The Consumer Financial Protection Bureau is reorganizing its supervision and enforcement units which could lead to less scrutiny of smaller companies in the financial services industry, including debt collectors, according to a published report.
The reorganization is an attempt to eliminate the “arguing” that goes on in the Bureau’s Office of Supervision, Enforcement, and Fair Lending over which institutions to examine and investigate, said Bryan Schneider, the CFPB’s associate director of supervision, in a memo that was circulated within the Bureau last week, according to a published report. The decision to restructure was made after seven months of work with staff in the SEFL office, who cited communication problems between the supervision and enforcement units. The restructuring will take six months to complete.

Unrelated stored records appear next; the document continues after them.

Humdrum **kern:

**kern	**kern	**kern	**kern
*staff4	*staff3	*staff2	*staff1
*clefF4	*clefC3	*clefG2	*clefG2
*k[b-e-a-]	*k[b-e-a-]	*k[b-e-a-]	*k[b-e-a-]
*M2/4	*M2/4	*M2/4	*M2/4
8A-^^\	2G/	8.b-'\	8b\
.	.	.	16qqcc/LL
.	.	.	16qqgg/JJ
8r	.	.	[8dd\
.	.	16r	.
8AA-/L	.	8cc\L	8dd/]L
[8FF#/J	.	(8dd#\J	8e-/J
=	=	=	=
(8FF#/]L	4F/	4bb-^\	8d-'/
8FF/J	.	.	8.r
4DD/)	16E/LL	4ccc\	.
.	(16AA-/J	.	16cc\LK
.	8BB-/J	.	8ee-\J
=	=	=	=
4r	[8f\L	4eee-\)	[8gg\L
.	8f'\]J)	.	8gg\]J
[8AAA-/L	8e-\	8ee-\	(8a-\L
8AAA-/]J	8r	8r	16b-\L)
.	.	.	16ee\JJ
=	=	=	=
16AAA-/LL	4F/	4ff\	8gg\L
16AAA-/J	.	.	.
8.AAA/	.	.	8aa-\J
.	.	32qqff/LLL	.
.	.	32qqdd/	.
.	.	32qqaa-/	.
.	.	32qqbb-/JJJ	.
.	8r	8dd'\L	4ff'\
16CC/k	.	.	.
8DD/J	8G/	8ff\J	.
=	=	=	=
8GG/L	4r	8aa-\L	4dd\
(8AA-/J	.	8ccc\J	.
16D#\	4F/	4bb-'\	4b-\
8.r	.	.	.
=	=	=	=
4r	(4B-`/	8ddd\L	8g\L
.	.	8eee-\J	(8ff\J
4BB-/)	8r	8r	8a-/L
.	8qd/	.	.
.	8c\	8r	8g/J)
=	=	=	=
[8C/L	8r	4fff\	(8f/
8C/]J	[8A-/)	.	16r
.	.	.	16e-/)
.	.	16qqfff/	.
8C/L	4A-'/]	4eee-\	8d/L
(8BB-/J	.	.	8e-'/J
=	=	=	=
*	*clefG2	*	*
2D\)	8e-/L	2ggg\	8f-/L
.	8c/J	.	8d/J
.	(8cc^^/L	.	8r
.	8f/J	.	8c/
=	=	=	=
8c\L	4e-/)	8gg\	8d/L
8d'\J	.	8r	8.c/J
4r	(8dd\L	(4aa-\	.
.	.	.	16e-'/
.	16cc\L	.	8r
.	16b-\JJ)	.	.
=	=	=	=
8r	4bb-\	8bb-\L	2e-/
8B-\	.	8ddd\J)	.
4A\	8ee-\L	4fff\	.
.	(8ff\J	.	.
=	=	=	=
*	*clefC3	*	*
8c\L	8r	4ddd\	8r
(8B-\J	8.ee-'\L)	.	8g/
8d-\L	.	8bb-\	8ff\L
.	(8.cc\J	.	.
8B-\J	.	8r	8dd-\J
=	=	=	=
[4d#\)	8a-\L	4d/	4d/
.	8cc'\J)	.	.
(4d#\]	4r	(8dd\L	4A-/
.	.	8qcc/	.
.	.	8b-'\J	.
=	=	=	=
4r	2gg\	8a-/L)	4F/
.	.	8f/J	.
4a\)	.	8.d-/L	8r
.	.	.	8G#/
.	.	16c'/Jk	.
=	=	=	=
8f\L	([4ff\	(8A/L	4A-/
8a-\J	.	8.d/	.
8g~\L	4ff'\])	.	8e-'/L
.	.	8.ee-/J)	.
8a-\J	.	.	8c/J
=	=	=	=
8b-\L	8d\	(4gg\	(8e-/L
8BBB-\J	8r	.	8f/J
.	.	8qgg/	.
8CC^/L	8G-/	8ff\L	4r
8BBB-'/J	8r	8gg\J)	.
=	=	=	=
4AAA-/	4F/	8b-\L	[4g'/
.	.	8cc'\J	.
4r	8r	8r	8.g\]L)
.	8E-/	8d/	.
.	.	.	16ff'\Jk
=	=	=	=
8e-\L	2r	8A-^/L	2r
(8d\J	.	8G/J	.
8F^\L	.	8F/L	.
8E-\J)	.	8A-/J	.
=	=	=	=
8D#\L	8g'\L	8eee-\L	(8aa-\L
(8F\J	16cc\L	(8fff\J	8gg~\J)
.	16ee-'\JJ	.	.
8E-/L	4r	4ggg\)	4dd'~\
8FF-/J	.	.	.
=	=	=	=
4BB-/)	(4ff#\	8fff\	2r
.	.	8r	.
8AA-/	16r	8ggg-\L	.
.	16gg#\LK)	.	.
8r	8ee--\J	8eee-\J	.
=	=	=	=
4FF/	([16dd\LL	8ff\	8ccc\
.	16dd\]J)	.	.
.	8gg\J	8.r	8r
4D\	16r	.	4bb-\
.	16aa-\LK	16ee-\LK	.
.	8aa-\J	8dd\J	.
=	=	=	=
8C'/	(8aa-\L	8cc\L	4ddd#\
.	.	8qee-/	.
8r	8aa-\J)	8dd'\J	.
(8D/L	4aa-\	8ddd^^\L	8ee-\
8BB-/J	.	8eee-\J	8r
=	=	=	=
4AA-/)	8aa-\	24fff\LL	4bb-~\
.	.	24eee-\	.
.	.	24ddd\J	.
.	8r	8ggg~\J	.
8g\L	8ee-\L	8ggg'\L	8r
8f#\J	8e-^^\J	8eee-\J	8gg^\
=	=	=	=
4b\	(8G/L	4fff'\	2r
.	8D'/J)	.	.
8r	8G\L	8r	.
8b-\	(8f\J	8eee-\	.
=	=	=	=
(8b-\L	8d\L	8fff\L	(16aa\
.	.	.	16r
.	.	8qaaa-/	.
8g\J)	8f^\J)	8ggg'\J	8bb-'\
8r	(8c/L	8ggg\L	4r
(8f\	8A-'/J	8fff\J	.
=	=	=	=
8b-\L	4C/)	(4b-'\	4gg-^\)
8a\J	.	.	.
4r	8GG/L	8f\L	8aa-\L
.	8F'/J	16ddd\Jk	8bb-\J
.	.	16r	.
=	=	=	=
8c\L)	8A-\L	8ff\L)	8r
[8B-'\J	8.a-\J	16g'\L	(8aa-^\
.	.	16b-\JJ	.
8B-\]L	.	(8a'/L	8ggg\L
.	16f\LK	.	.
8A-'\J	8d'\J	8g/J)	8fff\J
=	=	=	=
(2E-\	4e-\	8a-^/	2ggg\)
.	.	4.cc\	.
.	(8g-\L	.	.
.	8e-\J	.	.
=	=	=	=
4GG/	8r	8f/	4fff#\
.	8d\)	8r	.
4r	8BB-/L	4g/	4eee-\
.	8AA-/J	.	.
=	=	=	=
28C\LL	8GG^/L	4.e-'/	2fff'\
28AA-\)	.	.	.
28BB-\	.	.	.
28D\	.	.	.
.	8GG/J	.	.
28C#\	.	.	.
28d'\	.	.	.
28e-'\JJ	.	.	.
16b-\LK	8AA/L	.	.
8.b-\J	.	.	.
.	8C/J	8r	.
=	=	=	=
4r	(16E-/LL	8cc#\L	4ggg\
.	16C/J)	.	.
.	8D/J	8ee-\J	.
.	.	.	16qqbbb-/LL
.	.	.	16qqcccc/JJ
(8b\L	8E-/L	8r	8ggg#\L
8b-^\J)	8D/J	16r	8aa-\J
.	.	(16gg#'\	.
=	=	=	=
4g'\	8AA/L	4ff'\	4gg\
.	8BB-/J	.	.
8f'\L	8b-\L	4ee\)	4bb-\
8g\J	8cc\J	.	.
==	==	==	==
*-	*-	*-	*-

Under the new structure, final decisions on supervision and enforcement matters will be made by a team that had previously dealt only with supervision policy, called the Office of Supervision Policy. It will now be called the Office of SEFL Policy and Strategy. That unit will be run by Peggy Twohig, the Bureau’s assistant director for supervision policy. She will have to sign off on any enforcement investigations undertaken by the unit. A separate unit that coordinates exam schedules, called the Office of Supervision Examinations, will be renamed the Office of Supervision.
The reorganization is going to take “significant power” away from the enforcement unit because they will now be required to obtain approval from someone outside of their department before opening investigations.
Sen. Sherrod Brown [D-Ohio], the ranking member of the Senate Banking Committee, blasted the decision in a letter that was sent to CFPB Director Kathleen Kraninger, especially because it is unclear if she will remain in the job after the upcoming presidential election. The reorganization “will weaken the Bureau’s ability to protect consumers from exploitation, abuse, and discrimination in the marketplace,” Sen. Brown wrote. “If you insist on going down this ill-advised path, you should at least not move forward with the SEFL reorganization until it is clear that you will continue as Director.”